Ukraine President Volodymyr Zelenskyy is providing a classified video briefing to senators Tuesday in a bid to convince them to support the supplemental funding bill coming to the floor as soon as Wednesday that includes $60 billion in aid for Ukraine. While Zelenskyy is speaking with senators, Ruslan Stefanchuk, the speaker of Ukraine’s parliament, will meet personally with members of the House and Senate.
They face an uphill battle. House Speaker Mike Johnson countered the White House’s letter sent Monday warning that time and money is running out for Ukraine assistance with a missive of his own. Further assistance to Ukraine, he wrote, is "dependent upon enactment of transformative change to our nation’s border security laws." He remains insistent that it’s the House’s racist immigration bill or nothing.
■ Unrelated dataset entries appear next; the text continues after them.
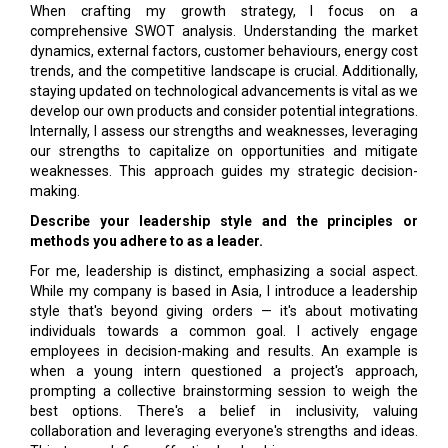
When crafting my growth strategy, I focus on a
comprehensive SWOT analysis. Understanding the market
dynamics, external factors, customer behaviours, energy cost
trends, and the competitive landscape is crucial. Additionally,
staying updated on technological advancements is vital as we
develop our own products and consider potential integrations.
Internally, I assess our strengths and weaknesses, leveraging
our strengths to capitalize on opportunities and mitigate
weaknesses. This approach guides my strategic decision-
making.
Describe your leadership style and the principles or
methods you adhere to as a leader.
For me, leadership is distinct, emphasizing a social aspect.
While my company is based in Asia, I introduce a leadership
style that's beyond giving orders — it's about motivating
individuals towards a common goal. I actively engage
employees in decision-making and results. An example is
when a young intern questioned a project's approach,
prompting a collective brainstorming session to weigh the
best options. There's a belief in inclusivity, valuing
collaboration and leveraging everyone's strengths and ideas.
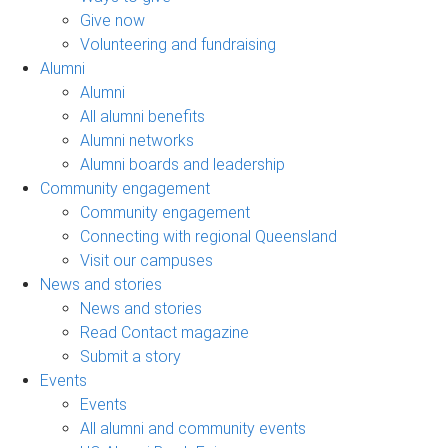
Give now
Volunteering and fundraising
Alumni
Alumni
All alumni benefits
Alumni networks
Alumni boards and leadership
Community engagement
Community engagement
Connecting with regional Queensland
Visit our campuses
News and stories
News and stories
Read Contact magazine
Submit a story
Events
Events
All alumni and community events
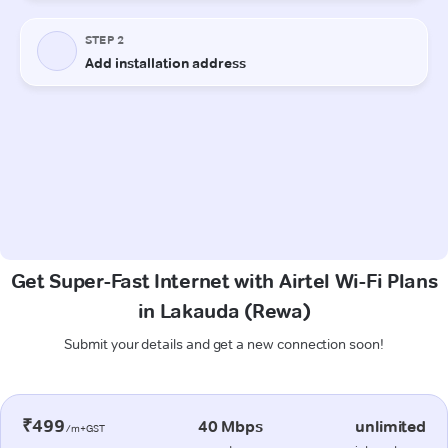
Get Super-Fast Internet with Airtel Wi-Fi Plans
in Lakauda (Rewa)
Submit your details and get a new connection soon!
₹499
40 Mbps
unlimited
/m+GST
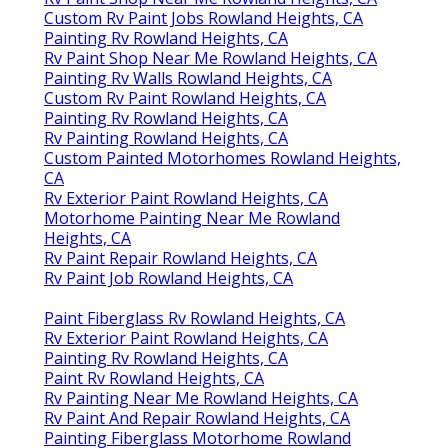
Custom Rv Paint Jobs Rowland Heights, CA
Painting Rv Rowland Heights, CA
Rv Paint Shop Near Me Rowland Heights, CA
Painting Rv Walls Rowland Heights, CA
Custom Rv Paint Rowland Heights, CA
Painting Rv Rowland Heights, CA
Rv Painting Rowland Heights, CA
Custom Painted Motorhomes Rowland Heights,
CA
Rv Exterior Paint Rowland Heights, CA
Motorhome Painting Near Me Rowland
Heights, CA
Rv Paint Repair Rowland Heights, CA
Rv Paint Job Rowland Heights, CA
Paint Fiberglass Rv Rowland Heights, CA
Rv Exterior Paint Rowland Heights, CA
Painting Rv Rowland Heights, CA
Paint Rv Rowland Heights, CA
Rv Painting Near Me Rowland Heights, CA
Rv Paint And Repair Rowland Heights, CA
Painting Fiberglass Motorhome Rowland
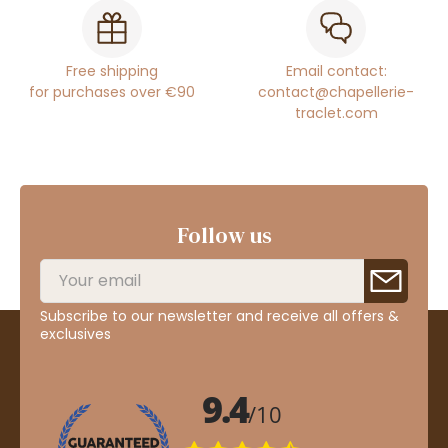
Free shipping
Email contact:
for purchases over €90
contact@chapellerie-
traclet.com
Follow us
Subscribe to our newsletter and receive all offers &
exclusives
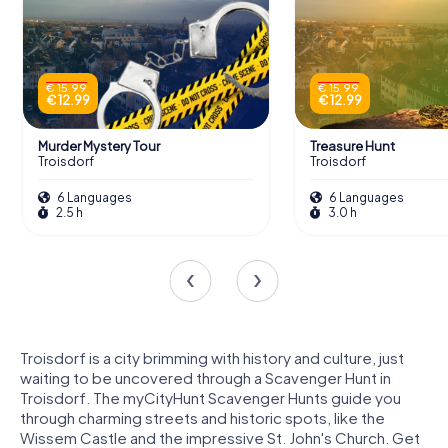
€ 15.99
€ 15.99
€ 12.99
€ 12.99
Murder Mystery Tour
Treasure Hunt
Troisdorf
Troisdorf
6 Languages
6 Languages
2.5 h
3.0 h
Troisdorf is a city brimming with history and culture, just
waiting to be uncovered through a Scavenger Hunt in
Troisdorf. The myCityHunt Scavenger Hunts guide you
through charming streets and historic spots, like the
Wissem Castle and the impressive St. John's Church. Get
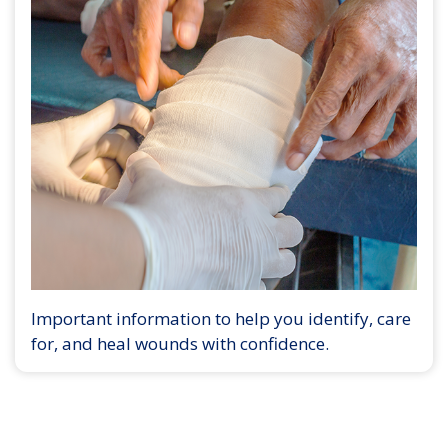
Important information to help you identify, care
for, and heal wounds with confidence.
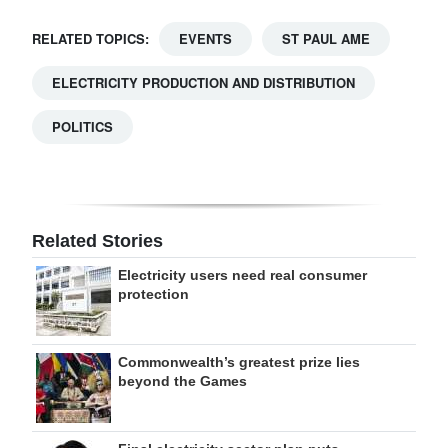
RELATED TOPICS:
EVENTS
ST PAUL AME
ELECTRICITY PRODUCTION AND DISTRIBUTION
POLITICS
Related Stories
Electricity users need real consumer
protection
Commonwealth’s greatest prize lies
beyond the Games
That’s the kind of digging in that could doom Ukraine, and unfortunately it’s been embraced by some Senate Republicans, like Sen. John Cornyn. He and his fellow Republicans are not actually negotiating this, he told NBC News. There’s no “negotiation” about it. “I think there’s a misunderstanding on the part of Senator Schumer and some of our Democratic friends,” Cornyn said. “This is not a traditional negotiation, where we expect to come up with a bipartisan compromise on the border. This is a price that has to be paid in order to get the supplemental.”
Senate Majority Leader Chuck Schumer seized on that statement Tuesday morning. “What that Republican said, Mr. President, is the textbook definition of hostage-taking,” he said in his floor speech opening the session. “If funding for Ukraine fails, the failure will solely be on the Republican Party.”
Some Republicans seem to recognize that. In fact, there’s some disagreement among Senate Republicans, and between them and the House GOP. Oklahoma Sen. James Lankford, who’s been leading the talks for Republicans, insists that talks and negotiations are continuing, though Democrats dispute that as well. "We continue to work to find a solution that will protect our national security, stop the human trafficking and prevent the cartels from exploiting the obvious loopholes in our law," he tweeted Tuesday. "That is the goal & we will continue to work until we get it right."
Lankford also dismissed Johnson’s demand that the Senate and the White House have to swallow the House immigration bill whole. “H.R. 2 didn’t get a single Democrat vote in the House,” Lankford told Punch Bowl News. “I have to get 20 Democrat votes here [in the Senate]. If the House is going to say it has to be our bill that we got zero Democrats on but I need you to go get 20 over in your body, that’s not rational. That’s not how things work.”
Sen. Thom Tillis of North Carolina, another Republican who's been involved in the talks, agreed. “That’s good—he’ll get what we send him,” Tillis responded when asked about Johnson’s position.
They both need to have a word with Cornyn, and also with Zelenskyy, before time runs out for Ukraine.